(Beginning of SOURCE DOCUMENT)
Find Articles in:
All
Business
Reference
Technology
News
Lifestyle

West Coast Surreal - various artists, UCLA-Armand Hammer Museum, Los Angeles, California

Art in America, Jan, 1996 by Michael Duncan

Our culture's assimilation of psychoanalytic principles seems to have guaranteed a lasting interest in psychologically charged, dream-like imagery. Many contemporary artists - including Robert Gober, Louise Bourgeois, Cindy Sherman, Jim Shaw and Jane Hammond - continue to mine subject matter seemingly wrested from the unconscious, using forms not dissimilar to those of the classic '20s and '30s Surrealists. The recent revival of figurative art in works by artists such a Kiki Smith and Mike Kelley seems to have made its impact through reconfiguring surrealistic ideas about the fragmented body and fracture identity.
(End of SOURCE DOCUMENT)
(Beginning of DATASET EXCERPT)
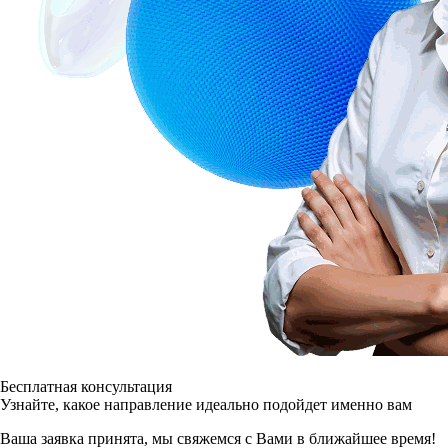
Бесплатная консультация
Узнайте, какое направление идеально подойдет именно вам
Ваша заявка принята, мы свяжемся с Вами в ближайшее время!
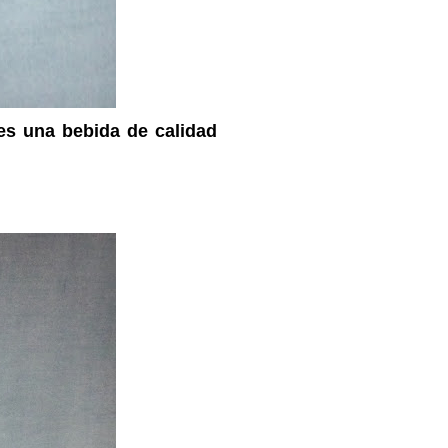
es una bebida de calidad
(End of DATASET EXCERPT)
■ **TO DO**
Give the next part of the Art in America review of the West Coast Surreal exhibition, starting after its last sentence.

■ **EXERCISE RESPONSE**
As MTV videos, advertising and movie dream sequences can attest, the definition of surrealism long ago lost touch with Andre Breton's original dicta circumscribing its limits. Of all 20th-century movements, it is the most free-form and open, inspiring regional adherents around the world. The last decade has seen surveys of surrealist Belgians, Spaniards, Czechs, Mexicans and Britons. In this country, Jeffrey Wechsler's 1977 exhibition at Rutgers University, "Surrealism and American Art 1931-1947," reintroduced a wildly diverse group of artists who stin seem ripe for reappraisal, including Jared French, Louis Guglielmi, Frederico Castellon, Enrico Donati, Julia Thecla, Leon Kelly and Kurt Seligmann.

Recently, with only a few overlapping inclusions, curator Susan Ehrlich gathered a fascinating crew of mostly lesser-known West Coast practitioners in "Pacific Dreams: Currents of Surrealism and Fantasy in California Art, 1934-1957" at the UCLA-Armand Hammer Museum. Despite the relative isolation of California from art-world centers during these years, West Coast artists were eager to stay abreast of international currents and avidly followed the development of Dadaism and Surrealism through catalogues and magazines. Most of the work in Ehrlich's show reflected their familiarity with artists such as de Chirico, Miro, Picasso and Ernst. However, California artists did eventually, develop certain stylistic traits which seem unique to the region.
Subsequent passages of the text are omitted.